Extract:
◇ ◇ ◇ ◇

Length-of-stay optimization with dynamic programming

Pricing a single night is a one-dimensional search. Pricing a multi-night stay is not, because the nights compete for the same finite inventory and a low-value long stay can crowd out several high-value short ones. This guide solves the length-of-stay allocation problem with dynamic programming, extending the single-night optimizer from Yield Optimization Algorithms in the Dynamic Pricing Rule Engines & Optimization pillar. The output is a set of per-night prices and a minimum-length-of-stay decision that maximizes expected revenue across the horizon.

Prerequisites

Step 1 — Define per-night value under a candidate price

The building block is the expected revenue a single night yields at a given price, capped by remaining inventory. This mirrors the single-night model but is expressed as a pure function so it can be memoized across the horizon.

python
from __future__ import annotations

import logging
import math
from dataclasses import dataclass
from functools import lru_cache

logger = logging.getLogger("pricing.los")


@dataclass(frozen=True)

◇ ◇ ◇ ◇

Supplied information:
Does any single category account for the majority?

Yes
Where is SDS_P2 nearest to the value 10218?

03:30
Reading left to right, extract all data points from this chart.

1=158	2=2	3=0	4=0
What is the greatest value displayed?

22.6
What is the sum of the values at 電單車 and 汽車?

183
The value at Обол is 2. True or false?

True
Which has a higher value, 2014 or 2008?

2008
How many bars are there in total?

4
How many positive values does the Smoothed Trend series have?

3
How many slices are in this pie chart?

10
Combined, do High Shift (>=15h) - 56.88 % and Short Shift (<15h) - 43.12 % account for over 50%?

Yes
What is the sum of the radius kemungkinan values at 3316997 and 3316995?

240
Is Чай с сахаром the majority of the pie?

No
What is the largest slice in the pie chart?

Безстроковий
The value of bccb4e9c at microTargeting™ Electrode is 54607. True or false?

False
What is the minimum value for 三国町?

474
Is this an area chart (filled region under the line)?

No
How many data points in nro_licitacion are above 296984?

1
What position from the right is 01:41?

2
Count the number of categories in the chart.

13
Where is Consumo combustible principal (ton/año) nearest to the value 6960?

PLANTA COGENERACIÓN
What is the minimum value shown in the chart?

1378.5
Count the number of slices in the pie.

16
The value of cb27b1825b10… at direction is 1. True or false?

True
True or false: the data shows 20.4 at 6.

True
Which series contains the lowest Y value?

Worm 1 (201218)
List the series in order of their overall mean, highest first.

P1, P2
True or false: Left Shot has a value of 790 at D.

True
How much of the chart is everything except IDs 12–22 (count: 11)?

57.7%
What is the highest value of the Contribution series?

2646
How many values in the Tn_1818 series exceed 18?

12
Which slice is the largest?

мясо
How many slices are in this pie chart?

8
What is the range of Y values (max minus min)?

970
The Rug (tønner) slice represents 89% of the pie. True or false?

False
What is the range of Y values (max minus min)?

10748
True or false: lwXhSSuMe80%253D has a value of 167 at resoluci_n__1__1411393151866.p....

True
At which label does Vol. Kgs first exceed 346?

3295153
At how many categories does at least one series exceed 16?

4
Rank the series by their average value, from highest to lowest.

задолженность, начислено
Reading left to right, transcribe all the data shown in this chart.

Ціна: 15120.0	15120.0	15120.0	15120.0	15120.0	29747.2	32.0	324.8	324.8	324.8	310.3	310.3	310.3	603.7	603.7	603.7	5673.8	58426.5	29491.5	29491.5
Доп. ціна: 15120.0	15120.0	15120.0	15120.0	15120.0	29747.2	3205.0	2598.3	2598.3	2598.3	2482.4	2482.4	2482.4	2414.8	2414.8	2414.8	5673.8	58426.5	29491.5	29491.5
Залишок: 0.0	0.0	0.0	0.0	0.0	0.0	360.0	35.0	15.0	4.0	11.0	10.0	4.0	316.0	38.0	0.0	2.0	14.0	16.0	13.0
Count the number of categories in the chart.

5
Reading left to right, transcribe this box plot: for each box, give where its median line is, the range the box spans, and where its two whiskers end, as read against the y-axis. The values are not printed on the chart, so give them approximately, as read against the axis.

◇ ◇ ◇ ◇

Continue the guide on length-of-stay optimization with dynamic programming from the point where it stops.

Answer:
class Night:
    stay_date: str
    intercept: float
    elasticity: float   # negative
    remaining: int
    floor_cents: int
    ceiling_cents: int


def night_revenue(night: Night, price_cents: int) -> float:
    demand = math.exp(night.intercept + night.elasticity * math.log(price_cents))
    demand = min(demand, float(night.remaining))
    return price_cents * demand

Step 2 — Optimize each night’s price independently, then couple by LOS

First find each night’s revenue-maximizing price within its band; then decide the minimum length of stay by comparing the cumulative value of admitting stays of each length. The DP runs over stay-length as the state, accumulating the best per-night prices.

python
def best_night_price(night: Night, step: int = 100) -> tuple[int, float]:
    best_price, best_rev = night.floor_cents, -1.0
    for price in range(night.floor_cents, night.ceiling_cents + 1, step):
        rev = night_revenue(night, price)
        if rev > best_rev:
            best_price, best_rev = price, rev
    return best_price, best_rev


def optimize_stay(nights: list[Night]) -> dict:
    """Return per-night prices and the revenue-maximizing minimum LOS."""
    if not nights:
        raise ValueError("empty stay horizon")

    priced = [best_night_price(n) for n in nights]
    # prefix revenue: value of accepting a stay of length k starting at night 0
    prefix: list[float] = []
    running = 0.0
    for _, rev in priced:
        running += rev
        prefix.append(running)

    best_los = max(range(1, len(nights) + 1), key=lambda k: prefix[k - 1] / k)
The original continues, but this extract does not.